::: Dataset records :::

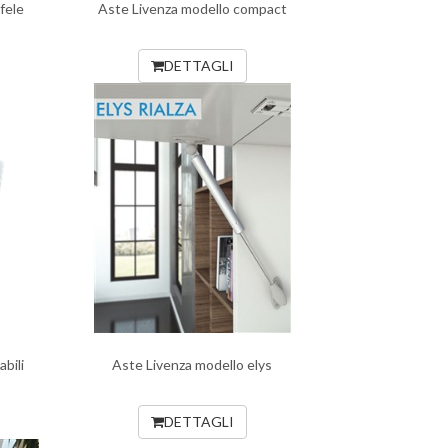
fele
Aste Livenza modello compact
DETTAGLI
bili
Aste Livenza modello elys
DETTAGLI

:::

Repeat the lines above with every "DETTAGLI" changed to "DETAILS", keeping everything else the same. Leave the pictures out.

fele
Aste Livenza modello compact
DETAILS
bili
Aste Livenza modello elys
DETAILS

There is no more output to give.